Jan. 29th, 2012

pikestaff: (Pony Marine)
Lately I keep having weird recurring dreams where I'm left feeling helpless and terrified. Things like losing my job, or being tugged around and forced to move again. You know, stuff that has happened to me before and that apparently has imprinted myself into my subconscious as some sort of post-traumatic-stress thing.

Wish I was self-sufficient and could control my own life! Oh well. There's a part of me that thinks I'm actually happier being a semi-leech who only works 25 hours a week and doesn't have to pay rent, because it allows me to work on things like writing and is probably better for my social-anxiety-riddled mental health in general. I can't decide if it's bad/irresponsible to think that or not.

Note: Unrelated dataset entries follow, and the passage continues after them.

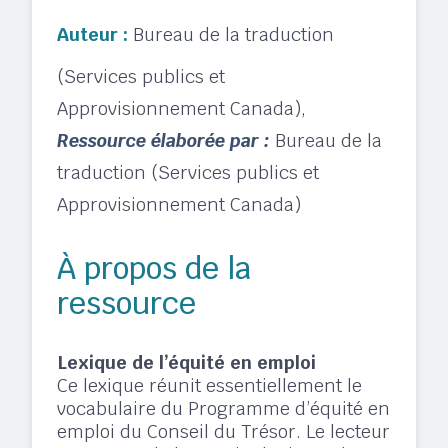
Auteur :
Bureau de la traduction
(Services publics et
Approvisionnement Canada)
,
Ressource élaborée par :
Bureau de la
traduction (Services publics et
Approvisionnement Canada)
À propos de la
ressource
Lexique de l’équité en emploi
Ce lexique réunit essentiellement le
vocabulaire du Programme d’équité en
emploi du Conseil du Trésor. Le lecteur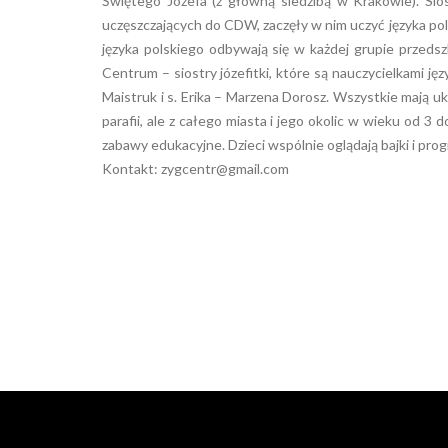
Świętego Józefa (z główną siedzibą w Krakowie). Sio
uczęszczających do CDW, zaczęły w nim uczyć języka pols
języka polskiego odbywają się w każdej grupie przed
Centrum – siostry józefitki, które są nauczycielkami jęz
Maistruk i s. Erika – Marzena Dorosz. Wszystkie mają uk
parafii, ale z całego miasta i jego okolic w wieku od 3
zabawy edukacyjne. Dzieci wspólnie oglądają bajki i pro
Kontakt:
zygcentr@gmail.com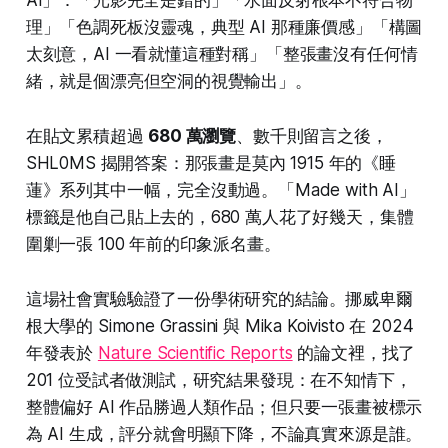
AI」：「光影完全是錯的」「水面反射根本不符合物
理」「色調死板沒靈魂，典型 AI 那種廉價感」「構圖
太刻意，AI 一看就懂這種對稱」「整張畫沒有任何情
緒，就是個漂亮但空洞的視覺輸出」。
在貼文累積超過
680 萬瀏覽
、數千則留言之後，
SHL0MS 揭開答案：那張畫是莫內 1915 年的《睡
蓮》系列其中一幅，完全沒動過。「Made with AI」
標籤是他自己貼上去的，680 萬人花了好幾天，集體
圍剿一張 100 年前的印象派名畫。
這場社會實驗驗證了一份學術研究的結論。挪威卑爾
根大學的 Simone Grassini 與 Mika Koivisto 在 2024
年發表於
Nature Scientific Reports
的論文裡，找了
201 位受試者做測試，研究結果發現：在不知情下，
整體偏好 AI 作品勝過人類作品；但只要一張畫被標示
為 AI 生成，評分就會明顯下降，不論真實來源是誰。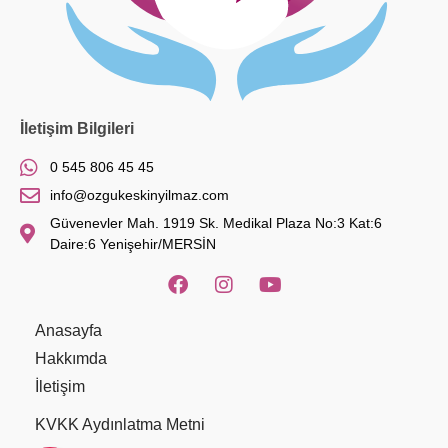
İletişim Bilgileri
0 545 806 45 45
info@ozgukeskinyilmaz.com
Güvenevler Mah. 1919 Sk. Medikal Plaza No:3 Kat:6
Daire:6 Yenişehir/MERSİN
Anasayfa
Hakkımda
İletişim
KVKK Aydınlatma Metni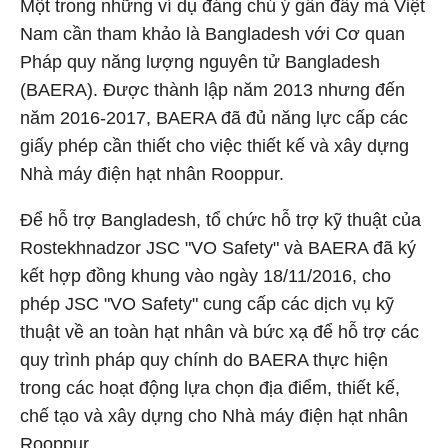
Một trong những ví dụ đáng chú ý gần đây mà Việt
Nam cần tham khảo là Bangladesh với Cơ quan
Pháp quy năng lượng nguyên tử Bangladesh
(BAERA). Được thành lập năm 2013 nhưng đến
năm 2016-2017, BAERA đã đủ năng lực cấp các
giấy phép cần thiết cho việc thiết kế và xây dựng
Nhà máy điện hạt nhân Rooppur.
Để hỗ trợ Bangladesh, tổ chức hỗ trợ kỹ thuật của
Rostekhnadzor JSC "VO Safety" và BAERA đã ký
kết hợp đồng khung vào ngày 18/11/2016, cho
phép JSC "VO Safety" cung cấp các dịch vụ kỹ
thuật về an toàn hạt nhân và bức xạ để hỗ trợ các
quy trình pháp quy chính do BAERA thực hiện
trong các hoạt động lựa chọn địa điểm, thiết kế,
chế tạo và xây dựng cho Nhà máy điện hạt nhân
Rooppur.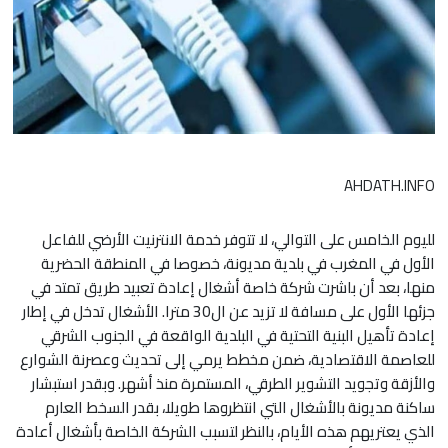
AHDATH.INFO
لليوم الخامس على التوالي، لا تتوفر خدمة الانترنيت الأرضي للفاعل
الأول في المغرب في بلدية مديونة، خصوصا في المنطقة الحضرية
منها، بعد أن باشرت شركة خاصة أشغال إعادة تعبيد طريق تمتد في
جزئها الأول على مسافة لا تزيد عن ال30 مترا. الأشغال تدخل في إطار
إعادة تأهيل البنية التحتية في البلدية الواقعة في الجنوب الشرقي
للعاصمة الاقتصادية، ضمن مخطط يرمي إلى تحديث وعصرنة الشوارع
والأزقة وتجويد التشوير الطرقي، المستمرة منذ أشهر. وبقدر استبشار
ساكنة مديونة بالأشغال التي انتظروها طويلا، بقدر السخط العارم
الذي يعتريهم هذه الأيام، بالنظر لتسبب الشركة الخاصة بأشغال أعادة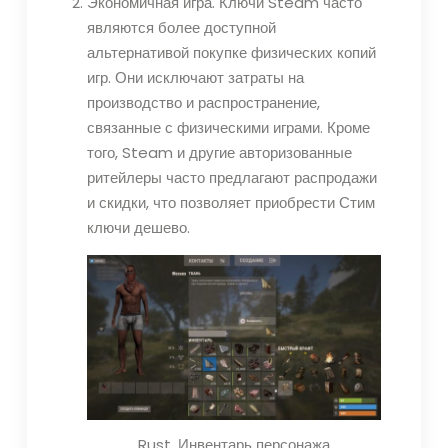
Экономичная игра. Ключи Steam часто
являются более доступной
альтернативой покупке физических копий
игр. Они исключают затраты на
производство и распространение,
связанные с физическими играми. Кроме
того, Steam и другие авторизованные
ритейлеры часто предлагают распродажи
и скидки, что позволяет приобрести Стим
ключи дешево.
Rust. Инвентарь персонажа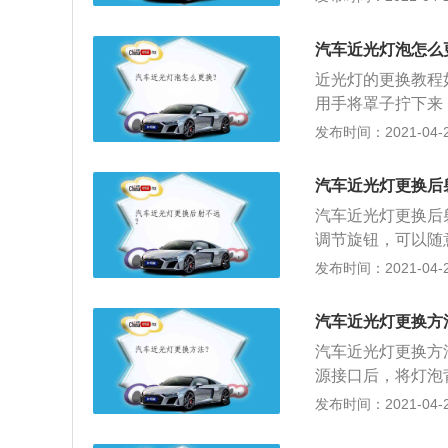
照射范围内发现情
况及驾驶员反应均
汽车近光灯泡怎么
劳反应时间长等情
近光灯的更换教程
速。在平坦宽阔、
用手将罩子拧下来
又遇上路面不平或
就能打开卡子；5
发布时间：2021-04-26
一般控制在40公里
近光灯下面，向上
汽车近光灯更换后
汽车近光灯更换后
调节旋钮，可以随
动水平高度调节，
发布时间：2021-04-26
行大灯高度调节；
不仅关乎实际的照
汽车近光灯更换方
使对面车辆产生眩
汽车近光灯更换方
也会影响头灯的照
源接口后，将灯泡
泡，也最好检查一
泡一般是由钢丝卡
发布时间：2021-04-26
型的巨大变化。下
灯泡放入反射罩，
的指向照明。
固定在反射罩内；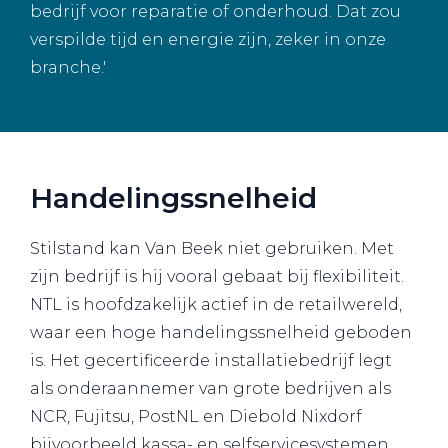
bedrijf voor reparatie of onderhoud. Dat zou
verspilde tijd en energie zijn, zeker in onze
branche.'
Handelingssnelheid
Stilstand kan Van Beek niet gebruiken. Met
zijn bedrijf is hij vooral gebaat bij flexibiliteit.
NTL is hoofdzakelijk actief in de retailwereld,
waar een hoge handelingssnelheid geboden
is. Het gecertificeerde installatiebedrijf legt
als onderaannemer van grote bedrijven als
NCR, Fujitsu, PostNL en Diebold Nixdorf
bijvoorbeeld kassa- en selfservicesystemen,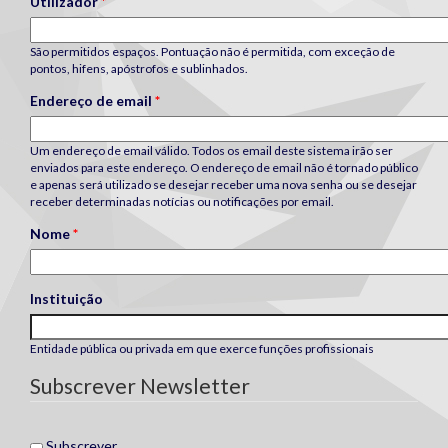
Utilizador
*
São permitidos espaços. Pontuação não é permitida, com exceção de
pontos, hifens, apóstrofos e sublinhados.
Endereço de email
*
Um endereço de email válido. Todos os email deste sistema irão ser
enviados para este endereço. O endereço de email não é tornado público
e apenas será utilizado se desejar receber uma nova senha ou se desejar
receber determinadas notícias ou notificações por email.
Nome
*
Instituição
Entidade pública ou privada em que exerce funções profissionais
Subscrever Newsletter
Subscrever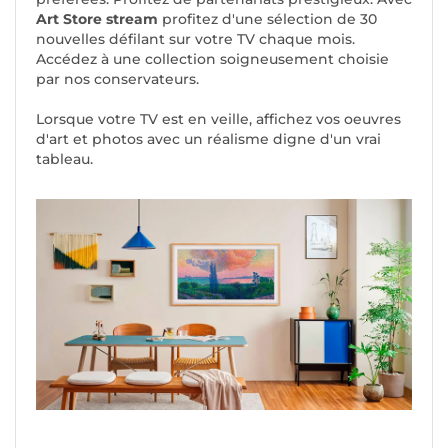
Art Store stream
profitez d'une sélection de 30
nouvelles défilant sur votre TV chaque mois.
Accédez à une collection soigneusement choisie
par nos conservateurs.
Lorsque votre TV est en veille, affichez vos oeuvres
d'art et photos avec un réalisme digne d'un vrai
tableau.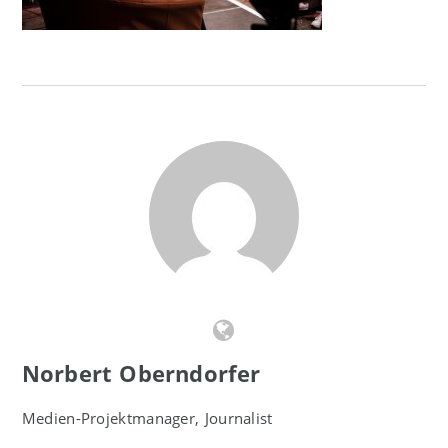
Norbert Oberndorfer
Medien-Projektmanager, Journalist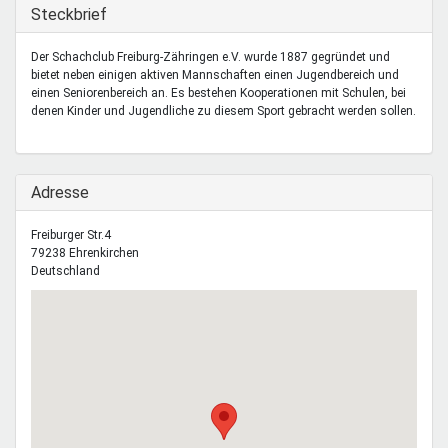
Mentoren & Projekte
Ausblenden
Steckbrief
Der Schachclub Freiburg-Zähringen e.V. wurde 1887 gegründet und
bietet neben einigen aktiven Mannschaften einen Jugendbereich und
Schule & Beruf
einen Seniorenbereich an. Es bestehen Kooperationen mit Schulen, bei
denen Kinder und Jugendliche zu diesem Sport gebracht werden sollen.
Demokratie & Beteiligung
Ausblenden
Adresse
Freiburger Str.4
79238
Ehrenkirchen
Deutschland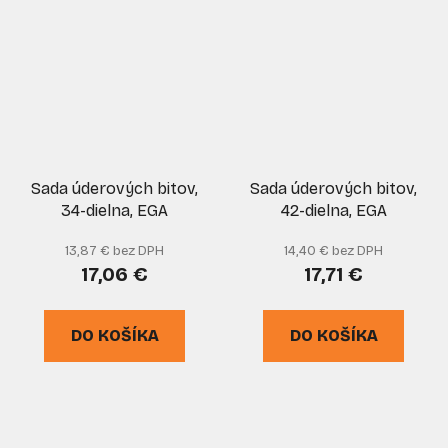
Sada úderových bitov,
Sada úderových bitov,
34-dielna, EGA
42-dielna, EGA
13,87 € bez DPH
14,40 € bez DPH
17,06 €
17,71 €
DO KOŠÍKA
DO KOŠÍKA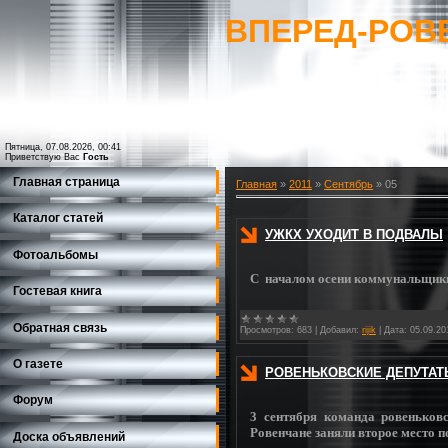
ВПЕРЕД-РОВ
Пятница, 07.08.2026, 00:41
Приветствую Вас
Гость
Главная страница
Главная
»
2011
»
Сентябрь
»
05
Каталог статей
УЖКХ УХОДИТ В ПОДВАЛЫ
Фотоальбомы
С
началом осени коммунальщик
Гостевая книга
Обратная связь
Просмотров:
683
|
Добавил:
rijik
|
Дата:
05.09.20
О газете
РОВЕНЬКОВСКИЕ ДЕПУТАТЫ
Форум
3 сентября команда ровеньковс
Ровенчане заняли второе место п
Доска объявлений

Anyways the same old is up with me. Work is still the same. I'm still jobhunting for something better, to no avail. I'm barely keeping afloat with money but saving up is extremely difficult. It seems like I always need more money for something. I need to see the eye doctor because my eyesight is getting worse and I need new glasses, I need new tires on my car, I need a new computer because this one is starting to fall apart, I need to get a passport and visit Huxley, I need I need I need. First world problems, I guess. Pretty high-on-the-totem-pole first world problems (cause things like eyesight and transportation are pretty important), but still first world problems nonetheless.